* _How to complete this task_: Copy the lines from the start of the entries through the line containing "Nearly two years", swapping "Our reception" for "Our front desk" and leaving everything else unchanged. Omit the pictures.

Page-level text extractions
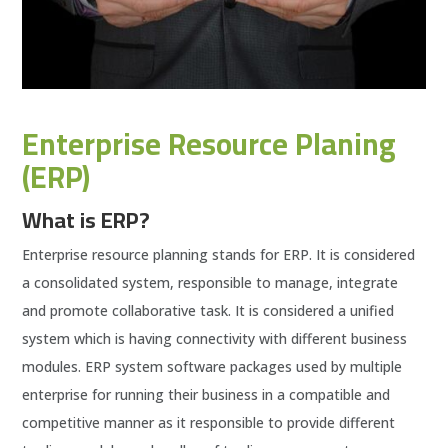
Enterprise Resource Planing
(ERP)
What is ERP?
Enterprise resource planning stands for ERP. It is considered
a consolidated system, responsible to manage, integrate
and promote collaborative task. It is considered a unified
system which is having connectivity with different business
modules. ERP system software packages used by multiple
enterprise for running their business in a compatible and
competitive manner as it responsible to provide different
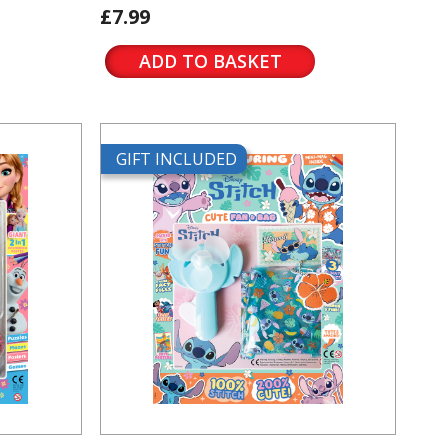
£7.99
ADD TO BASKET
GIFT INCLUDED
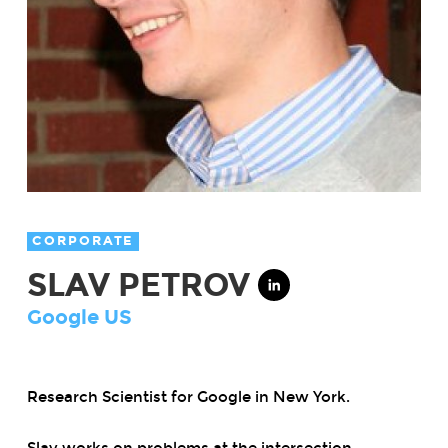
CORPORATE
SLAV PETROV
Google US
Research Scientist for Google in New York.
Slav works on problems at the intersection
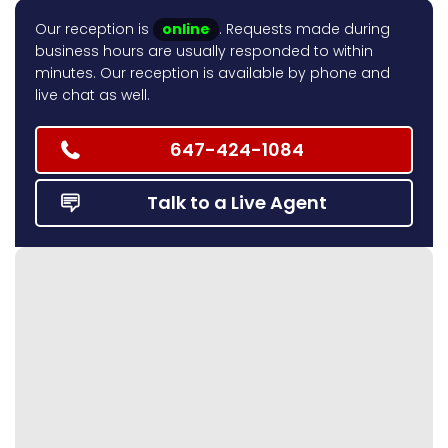
Our reception is
online
. Requests made during
business hours are usually responded to within
minutes. Our reception is available by phone and
live chat as well.
647-424-1084
Talk to a Live Agent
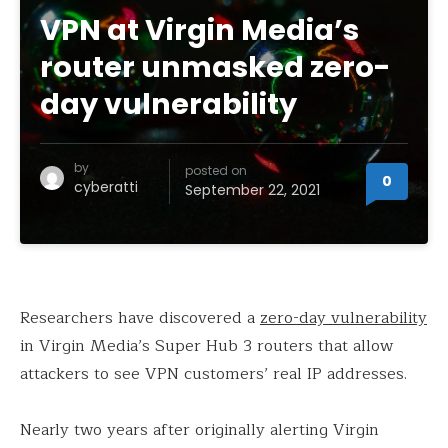
VPN at Virgin Media’s
router unmasked zero-
day vulnerability
by
posted on
0
cyberatti
September 22, 2021
Researchers have discovered a
zero-day vulnerability
in Virgin Media’s Super Hub 3 routers that allow
attackers to see VPN customers’ real IP addresses.
Nearly two years after originally alerting Virgin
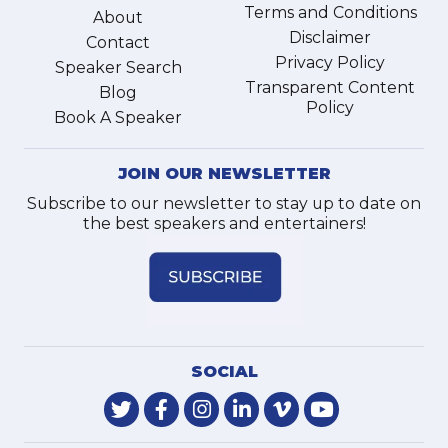
Terms and Conditions
About
Disclaimer
Contact
Privacy Policy
Speaker Search
Transparent Content
Blog
Policy
Book A Speaker
JOIN OUR NEWSLETTER
Subscribe to our newsletter to stay up to date on
the best speakers and entertainers!
SOCIAL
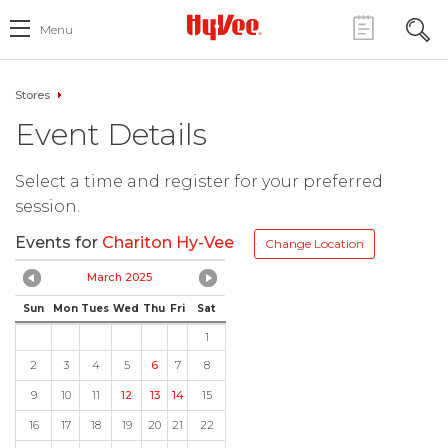
Menu
Stores
Event Details
Select a time and register for your preferred
session.
Events for
Chariton Hy-Vee
Change Location
March 2025
Sun
Mon
Tues
Wed
Thu
Fri
Sat
1
2
3
4
5
6
7
8
9
10
11
12
13
14
15
16
17
18
19
20
21
22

* _Response area_:
Enterprise Resource Planing
(ERP)
What is ERP?
Enterprise resource planning stands for ERP. It is considered
a consolidated system, responsible to manage, integrate
and promote collaborative task. It is considered a unified
system which is having connectivity with different business
modules. ERP system software packages used by multiple
enterprise for running their business in a compatible and
competitive manner as it responsible to provide different
£7.99
ADD TO BASKET
GIFT INCLUDED
CORPORATE
SLAV PETROV
Google US
Research Scientist for Google in New York.
Slav works on problems at the intersection
Our front desk is
online
. Requests made during
business hours are usually responded to within
minutes. Our front desk is available by phone and
live chat as well.
647-424-1084
Talk to a Live Agent
VPN at Virgin Media’s
router unmasked zero-
day vulnerability
by
posted on
0
cyberatti
September 22, 2021
Researchers have discovered a
zero-day vulnerability
in Virgin Media’s Super Hub 3 routers that allow
attackers to see VPN customers’ real IP addresses.
Nearly two years after originally alerting Virgin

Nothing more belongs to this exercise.